I think you have to maintain some form of button on the levers so you can shift from the drops. You could use a design like the shimano TT kit and allow for multiple options but to me the baseline design has to facilitate shifting while on hoods or in the drops. Adding stuff like the bar tops etc. would be nice to have if it doesn't get to complicated, I don't know that I want it at the cost of more wires. If I was going to go electronic I'd rather see less wires than now instead of more.


----------



## natbrown (Oct 7, 2005)

some kind of up/down toggle underneath the hoods. Could be reached from the drops, and the hoods????? It's a really difficult design problem. 
Maybe it needs to mirror the mechanical setup to aid familiarity and acceptance with riders?


----------



## jpdigital (Dec 1, 2006)

natedg200202 said:


> I hope they can come up with useful location(s) for the shift buttons and I'm not encouraged by the photos in this article.
> 
> Where do you think shift buttons would be effective? Any thoughts on what will make/break an electric group for Campy?


I think a good position for an upshift button would be _just underneath_ where the hood covers end on the drop of the bar (sorry, I can't figure out how to post a pic w/ an arrow pointing to where I'm talking about). A button located there will be easily accessable on the hoods _and_ in the drops. IMO the upshift paddle is fine where it is.

Currently the only thing holding back a Campag Electric gruppo is 11 speed, IMO. I think it'd be interesting of they did a 1/2 mechanical/ 1/2 electric shifting package, i.e. mechanical RD w/ electric FD (from what I've heard the FD shifting is where Di2 really sparkles, well, that and TT setups).


----------



## natedg200202 (Sep 2, 2008)

Well, we are seeing updated pictures of the new 2012 Campy E-Group. Unfortunately, they are sticking with the antiquated circa 1992 thumb shift levers. 










OK, I have to admit, there might be hope in the updated thumb button in the picture above. The strange shape curves down and may make shifting from the drops more manageable. From the hoods, you can tap the new thumb button higher up where it exits the body. 

I still don't believe that this is optimal from an ergonomic standpoint. With electronic shifting, the possibilities are endless for the location, type, and even the number of shift actuator(s). Sticking with the same ole' shift button that they dreamed up in 1992 seems a little uninspired.


----------



## kbwh (May 28, 2010)

Now what if the thumb button on the last picture reacts both on thumb downstroke (like on the mechanical versions) AND on the upstroke?

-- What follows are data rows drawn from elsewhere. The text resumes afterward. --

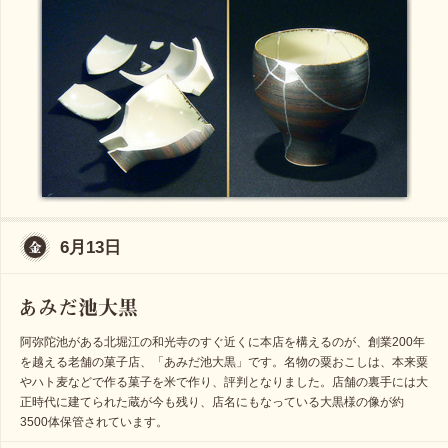
6月13日
阿弥陀池がある北堀江の和光寺のすぐ近くに本店を構えるのが、創業200年
を越える老舗の菓子店、「あみだ池大黒」です。名物の粟おこしは、本来粟
やハト麦などで作る菓子を米で作り、評判となりました。店舗の裏手には大
正時代に建てられた蔵が今も残り、店名にもなっている大黒様の像が約
3500体保管されています。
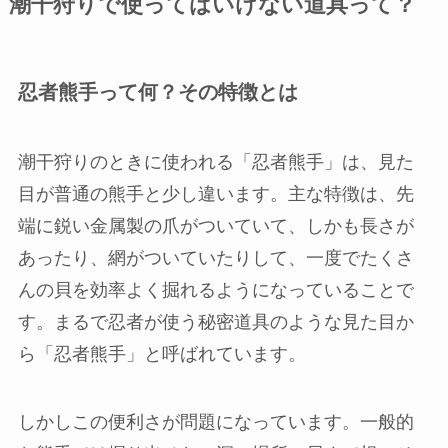
潮干狩りで使ってはいけない道具って？
忍者熊手って何？その特徴とは
潮干狩りのときに使われる「忍者熊手」は、見た
目が普通の熊手と少し違います。主な特徴は、先
端に鋭い金属製の爪がついていて、しかも長さが
あったり、網がついていたりして、一度でたくさ
んの貝を効率よく掘れるようになっていることで
す。まるで忍者が使う秘密道具のような見た目か
ら「忍者熊手」と呼ばれています。
しかしこの便利さが問題になっています。一般的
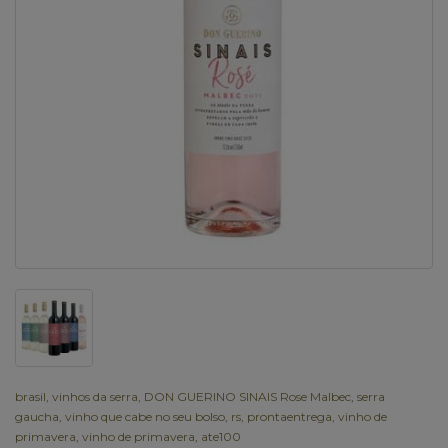
brasil
,
vinhos da serra
,
DON GUERINO SINAIS Rose Malbec
,
serra
gaucha
,
vinho que cabe no seu bolso
,
rs
,
prontaentrega
,
vinho de
primavera
,
vinho de primavera
,
ate100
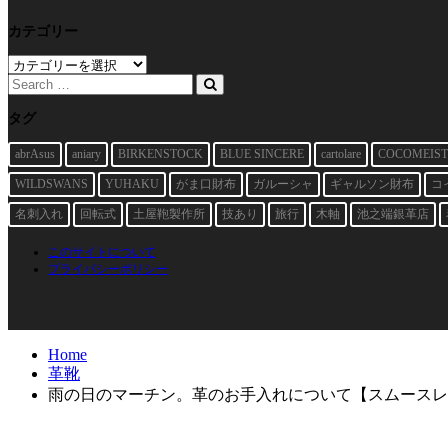
カテゴリー
カ
テ
ゴ
リ
タグ
ー
abrAsus
aniary
BIRKENSTOCK
BLUE SINCERE
cartolare
COCOMEIST
WILDSWANS
YUHAKU
がま口財布
ガルーシャ
ギャルソン財布
コ
名刺入れ
回転式
土屋鞄製作所
技あり
旅行
木軸
池之端銀革店
このサイトについて
プライバシーポリシー
Home
革靴
雨の日のマーチン。革のお手入れについて【スムースレ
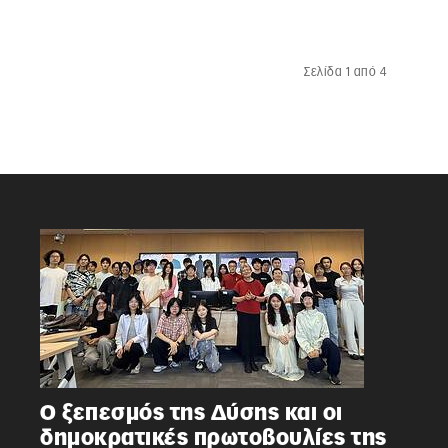
Σελίδα 1 από 4
Ο ξεπεσμός της Δύσης και οι
δημοκρατικές πρωτοβουλίες της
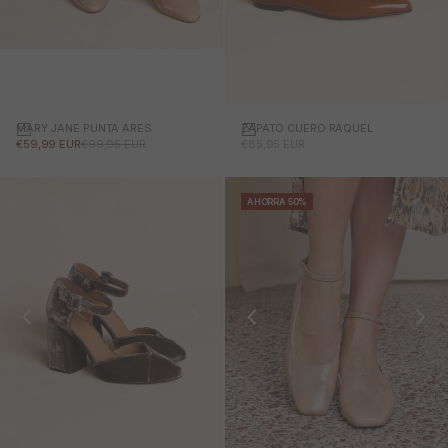
MARY JANE PUNTA ARES
ZAPATO CUERO RAQUEL
PRECIO DE OFERTA
PRECIO NORMAL
PRECIO DE OFERTA
€59,99 EUR
€99,95 EUR
€85,95 EUR
AHORRA 50%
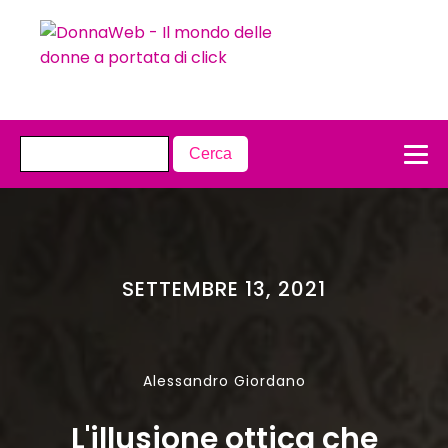
SETTEMBRE 13, 2021
Alessandro Giordano
L'illusione ottica che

I'd like that.


----------



## strathconaman (Jul 3, 2003)

The "Killer App" for electronic shifting is sequential shifting that has only two buttons "up" and "down". There is no need for the end user to shift the front or rear, only for more gear inches or less.

Curse me if you want, but the DI2 is so good you don't have to worry about what ring you are in when you start to climb or sprint, it will shift between rings under full power.


----------



## kbwh (May 28, 2010)

This one goes to eleven:
http://www.cyclingnews.com/news/campagnolo-shows-off-its-new-electronic-gear-system


----------



## Creakyknees (Sep 21, 2003)

I was excited to see the new design, also +1 if it goes up and down. 

.. and I've never had any problem shifting Campy from the drops, even while standing and sprinting.


----------



## Drew Eckhardt (Nov 11, 2009)

strathconaman said:


> The "Killer App" for electronic shifting is sequential shifting that has only two buttons "up" and "down". There is no need for the end user to shift the front or rear, only for more gear inches or less.


Having gone over the handle bars when I got an unexpected downshift from my big ring whilst standing and accelerating I agree that's a "killer" ap.


----------